"El secreto para dominar el tiempo es centrarse sistemáticamente en lo fundamental y suprimir la necesidad", asegura Oliver Emberton, fundador de Silktide y escritor.
Reglas básicas
Es muy sencillo. El número 1 hace referencia a la tarea más importante. Aquella que harías si únicamente pudieras hacer solo la más grande. El 3 son aquellas que debemos acabar. Y el 5 es para escoger otras que querrías hacer. Estas no han de ser relevantes, sino más bien las que no haya especial urgencia de cumplir.
Un consejo, es no llenar esta lista completamente. Es mejor dejar libre un espacio de 3 y un par en la de 5 para así poder hacer frente a imprevistos que nos puedan surgir. La única inamovible y que hemos de hacer sí o sí antes de acabar la jornada es la que hemos escogido como 1.
Entre otros trucos de los cuales podemos echar mano para cumplir el objetivo que nos hemos marcado es abordarla desde el primer momento, a no ser que requiera un espacio y momento concreto. De nada nos servirá decir que es primordial si empezamos por las menos importantes y llegamos al final del día sin haber terminado la que realmente es importante.
No te distraigas
Técnicas para la Gestión del Tiempo: El método Eisenhower
Estamos en un ambiente tan colapsado que cualquier cosa puede ser una distracción: notificaciones, ruidos fuertes, y sobre todo redes sociales.
Esto es suficiente para desviar tu atención, lo que puede significar volver a empezar. Ten presente que a los seres humanos nos lleva tiempo reajustarnos, en muchos casos hasta 25 minutos.
“Tu vida sigue llena de trabajo mientras pierdes el tiempo alimentando tus distracciones. Las personas exitosas priorizan y se enfocan. Se desconectan de todo lo demás para realizar lo que realmente es importante. Ten cuidado con las actividades engañosas que te hacen perder el tiempo al disfrazarse de trabajo como: discusiones prolongadas con amigos, reuniones que parecen urgentes y no lo son... La vida es larga si sabes cómo usarla", aconsejó Séneca
Toma el control de tu tiempo y comienza a distribuirlo correctamente. Comienza por revisar tu rutina diaria. Realiza un seguimiento de tus actividades diarias durante un tiempo para ver claramente dónde lo estás gastando.
Chau trabajo
Tengamos en cuenta algo. Ocupado no es sinónimo necesariamente de productivo.

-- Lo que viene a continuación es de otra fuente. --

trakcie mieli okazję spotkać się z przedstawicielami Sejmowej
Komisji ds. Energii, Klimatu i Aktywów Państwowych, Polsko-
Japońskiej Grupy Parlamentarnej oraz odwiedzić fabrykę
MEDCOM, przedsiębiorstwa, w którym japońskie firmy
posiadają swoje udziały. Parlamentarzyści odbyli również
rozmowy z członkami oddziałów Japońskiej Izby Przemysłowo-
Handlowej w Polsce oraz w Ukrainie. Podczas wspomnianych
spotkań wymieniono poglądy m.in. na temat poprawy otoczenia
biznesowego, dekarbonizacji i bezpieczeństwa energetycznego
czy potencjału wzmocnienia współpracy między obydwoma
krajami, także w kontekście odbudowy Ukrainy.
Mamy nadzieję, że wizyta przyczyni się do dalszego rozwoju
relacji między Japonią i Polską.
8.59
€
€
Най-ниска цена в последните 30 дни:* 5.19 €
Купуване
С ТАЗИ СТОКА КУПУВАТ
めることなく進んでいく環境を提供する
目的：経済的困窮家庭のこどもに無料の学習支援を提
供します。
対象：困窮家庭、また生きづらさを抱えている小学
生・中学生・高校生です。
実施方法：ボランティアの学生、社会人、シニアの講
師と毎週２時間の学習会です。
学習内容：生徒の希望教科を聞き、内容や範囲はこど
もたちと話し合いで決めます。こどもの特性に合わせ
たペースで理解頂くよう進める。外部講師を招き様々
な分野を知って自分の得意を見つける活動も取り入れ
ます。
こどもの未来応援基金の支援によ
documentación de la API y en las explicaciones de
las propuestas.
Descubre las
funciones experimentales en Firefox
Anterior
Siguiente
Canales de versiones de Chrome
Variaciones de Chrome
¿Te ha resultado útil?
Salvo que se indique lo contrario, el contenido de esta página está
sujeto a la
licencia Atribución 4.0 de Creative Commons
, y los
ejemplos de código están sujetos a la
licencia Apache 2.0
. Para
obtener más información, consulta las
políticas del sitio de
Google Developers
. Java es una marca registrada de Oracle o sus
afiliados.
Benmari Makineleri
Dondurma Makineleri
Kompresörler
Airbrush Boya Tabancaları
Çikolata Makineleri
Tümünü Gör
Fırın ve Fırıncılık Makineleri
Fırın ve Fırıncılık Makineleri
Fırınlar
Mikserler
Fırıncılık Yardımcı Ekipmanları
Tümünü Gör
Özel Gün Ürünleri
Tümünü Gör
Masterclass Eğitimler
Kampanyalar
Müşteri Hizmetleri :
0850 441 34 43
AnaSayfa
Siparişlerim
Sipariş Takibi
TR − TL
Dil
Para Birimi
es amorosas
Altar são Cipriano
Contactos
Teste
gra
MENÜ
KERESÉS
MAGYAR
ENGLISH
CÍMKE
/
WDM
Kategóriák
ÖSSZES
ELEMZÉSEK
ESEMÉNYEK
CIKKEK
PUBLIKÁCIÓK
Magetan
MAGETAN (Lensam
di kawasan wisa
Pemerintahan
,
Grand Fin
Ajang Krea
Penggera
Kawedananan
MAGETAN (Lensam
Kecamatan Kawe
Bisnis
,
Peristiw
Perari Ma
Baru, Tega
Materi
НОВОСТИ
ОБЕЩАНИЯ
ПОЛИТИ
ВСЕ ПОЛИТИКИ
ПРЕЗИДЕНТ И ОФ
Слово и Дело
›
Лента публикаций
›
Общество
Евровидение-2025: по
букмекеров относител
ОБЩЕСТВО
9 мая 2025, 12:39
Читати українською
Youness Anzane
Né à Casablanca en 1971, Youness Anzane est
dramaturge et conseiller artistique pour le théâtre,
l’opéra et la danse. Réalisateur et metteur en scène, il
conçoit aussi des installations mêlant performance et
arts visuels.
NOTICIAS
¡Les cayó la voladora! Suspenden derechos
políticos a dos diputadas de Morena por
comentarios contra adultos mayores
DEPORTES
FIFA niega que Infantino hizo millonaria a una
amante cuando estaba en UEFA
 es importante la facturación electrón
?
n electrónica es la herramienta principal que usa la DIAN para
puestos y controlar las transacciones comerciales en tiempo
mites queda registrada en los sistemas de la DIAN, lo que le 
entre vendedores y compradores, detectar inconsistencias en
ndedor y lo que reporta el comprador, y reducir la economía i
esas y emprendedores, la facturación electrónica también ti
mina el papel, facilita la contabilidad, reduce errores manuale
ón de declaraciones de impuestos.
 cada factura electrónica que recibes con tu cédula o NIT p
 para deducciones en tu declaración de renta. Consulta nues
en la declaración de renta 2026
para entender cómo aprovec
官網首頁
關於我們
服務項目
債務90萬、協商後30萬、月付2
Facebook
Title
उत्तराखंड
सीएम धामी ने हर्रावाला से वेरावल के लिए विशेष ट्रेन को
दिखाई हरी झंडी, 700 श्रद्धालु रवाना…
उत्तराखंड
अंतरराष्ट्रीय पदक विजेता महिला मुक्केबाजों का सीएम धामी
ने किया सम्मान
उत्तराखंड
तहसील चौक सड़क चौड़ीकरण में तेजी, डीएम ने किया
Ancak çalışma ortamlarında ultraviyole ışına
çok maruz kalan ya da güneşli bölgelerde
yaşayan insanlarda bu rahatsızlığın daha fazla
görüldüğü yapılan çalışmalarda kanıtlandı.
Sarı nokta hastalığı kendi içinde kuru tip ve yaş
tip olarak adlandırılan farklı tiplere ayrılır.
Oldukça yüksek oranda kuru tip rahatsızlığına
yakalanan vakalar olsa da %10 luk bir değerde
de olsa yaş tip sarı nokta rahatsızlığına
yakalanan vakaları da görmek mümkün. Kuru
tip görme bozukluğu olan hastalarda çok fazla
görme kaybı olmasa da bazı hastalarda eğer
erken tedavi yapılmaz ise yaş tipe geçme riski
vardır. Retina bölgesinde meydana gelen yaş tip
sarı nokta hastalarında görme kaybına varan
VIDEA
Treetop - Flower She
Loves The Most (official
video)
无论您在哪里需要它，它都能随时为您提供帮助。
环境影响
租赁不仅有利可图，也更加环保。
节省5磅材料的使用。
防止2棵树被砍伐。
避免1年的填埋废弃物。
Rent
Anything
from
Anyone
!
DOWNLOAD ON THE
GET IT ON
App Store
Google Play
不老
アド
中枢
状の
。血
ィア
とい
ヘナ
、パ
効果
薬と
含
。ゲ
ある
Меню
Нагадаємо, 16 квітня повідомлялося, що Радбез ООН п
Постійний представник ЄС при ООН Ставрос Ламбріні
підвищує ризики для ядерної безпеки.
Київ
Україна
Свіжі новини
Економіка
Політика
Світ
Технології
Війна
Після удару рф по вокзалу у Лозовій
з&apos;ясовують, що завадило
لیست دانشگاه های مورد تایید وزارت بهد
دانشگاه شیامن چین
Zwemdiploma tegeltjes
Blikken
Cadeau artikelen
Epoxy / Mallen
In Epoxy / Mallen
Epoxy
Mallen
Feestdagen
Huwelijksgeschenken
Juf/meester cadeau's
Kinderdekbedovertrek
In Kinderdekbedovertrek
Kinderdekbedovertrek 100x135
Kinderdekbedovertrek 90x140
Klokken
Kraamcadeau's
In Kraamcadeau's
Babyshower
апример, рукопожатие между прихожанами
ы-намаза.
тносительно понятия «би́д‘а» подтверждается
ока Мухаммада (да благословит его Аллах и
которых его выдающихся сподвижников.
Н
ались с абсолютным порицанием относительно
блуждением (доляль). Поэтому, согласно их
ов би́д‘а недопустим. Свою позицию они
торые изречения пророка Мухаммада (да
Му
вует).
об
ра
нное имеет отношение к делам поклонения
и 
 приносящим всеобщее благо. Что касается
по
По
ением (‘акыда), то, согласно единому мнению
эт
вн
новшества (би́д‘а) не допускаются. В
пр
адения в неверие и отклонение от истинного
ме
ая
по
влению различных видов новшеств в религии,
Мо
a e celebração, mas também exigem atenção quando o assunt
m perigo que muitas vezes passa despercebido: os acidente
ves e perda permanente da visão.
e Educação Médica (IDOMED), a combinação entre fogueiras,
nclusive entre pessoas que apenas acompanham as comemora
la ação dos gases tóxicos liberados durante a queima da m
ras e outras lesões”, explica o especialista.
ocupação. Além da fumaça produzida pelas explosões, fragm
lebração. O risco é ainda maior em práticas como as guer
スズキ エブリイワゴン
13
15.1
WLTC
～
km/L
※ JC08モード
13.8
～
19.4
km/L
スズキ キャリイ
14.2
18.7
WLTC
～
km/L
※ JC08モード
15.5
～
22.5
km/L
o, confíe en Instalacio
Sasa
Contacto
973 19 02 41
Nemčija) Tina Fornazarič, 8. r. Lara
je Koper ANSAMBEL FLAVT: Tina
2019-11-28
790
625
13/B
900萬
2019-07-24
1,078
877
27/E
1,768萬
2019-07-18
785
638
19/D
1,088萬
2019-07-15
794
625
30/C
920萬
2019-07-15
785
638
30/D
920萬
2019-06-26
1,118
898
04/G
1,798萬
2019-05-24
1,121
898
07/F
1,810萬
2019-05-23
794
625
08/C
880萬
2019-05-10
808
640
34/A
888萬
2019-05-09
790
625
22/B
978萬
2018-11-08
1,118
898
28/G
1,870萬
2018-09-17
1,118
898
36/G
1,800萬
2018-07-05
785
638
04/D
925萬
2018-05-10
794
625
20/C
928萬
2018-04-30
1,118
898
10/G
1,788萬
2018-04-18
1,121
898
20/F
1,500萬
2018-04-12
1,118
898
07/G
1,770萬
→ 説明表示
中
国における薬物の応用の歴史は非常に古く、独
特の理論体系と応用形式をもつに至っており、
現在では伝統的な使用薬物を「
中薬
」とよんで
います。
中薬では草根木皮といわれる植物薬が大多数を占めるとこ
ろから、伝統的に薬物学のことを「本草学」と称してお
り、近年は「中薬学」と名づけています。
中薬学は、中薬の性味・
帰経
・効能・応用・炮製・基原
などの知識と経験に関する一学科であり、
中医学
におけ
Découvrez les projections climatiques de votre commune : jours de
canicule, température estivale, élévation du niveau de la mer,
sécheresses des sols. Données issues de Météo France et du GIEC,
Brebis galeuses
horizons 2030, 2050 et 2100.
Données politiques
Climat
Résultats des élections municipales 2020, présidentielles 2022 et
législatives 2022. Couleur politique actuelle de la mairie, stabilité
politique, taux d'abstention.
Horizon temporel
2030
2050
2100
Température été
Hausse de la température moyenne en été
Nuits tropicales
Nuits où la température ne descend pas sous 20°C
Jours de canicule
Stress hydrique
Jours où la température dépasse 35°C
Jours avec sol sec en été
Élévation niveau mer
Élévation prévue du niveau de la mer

Aunque la sensación es distinta, hacer muchas cosas hará que no cumplas con ninguna, pese a la percepción de movimiento rápido.
Oliver Burkeman, de la 'BBC', afirma que "cuando estás ocupado, es más probable que se tomen malas decisiones de administración del tiempo, asumiendo compromisos que no puedes manejar o priorizando tareas insignificantes sobre otras cruciales. Una espiral viciosa entra en acción: tus sentimientos de ajetreo te dejan aún más trabajo que antes".
Para esto el mejor consejo es ser proactivo y no te dejes atrapar en el modo reactivo. Si empiezas tu día respondiendo correos electrónicos, podrías ser absorbido por una espiral de preguntas y responder a cada cosa que se te cruce, por ejemplo.
"La mayoría de nosotros no tenemos ningún problema en estar ocupados, pero a menudo lo estamos en las cosas equivocadas", dice Angie Morgan , coautora de 'Spark: Cómo guiarte a ti mismo y a otros a un mayor éxito'. "Puedes gastar de diez a quince minutos solo en el email, pero eso no está impulsando los resultados ni te está moviendo hacia metas más grandes y duraderas. Cuando la gente dice: 'Estoy superocupado', realmente significa: 'soy un mal planificador' o 'no sé cómo priorizar o delegar". Tu tiempo es limitado. Hacer todo no es una opción.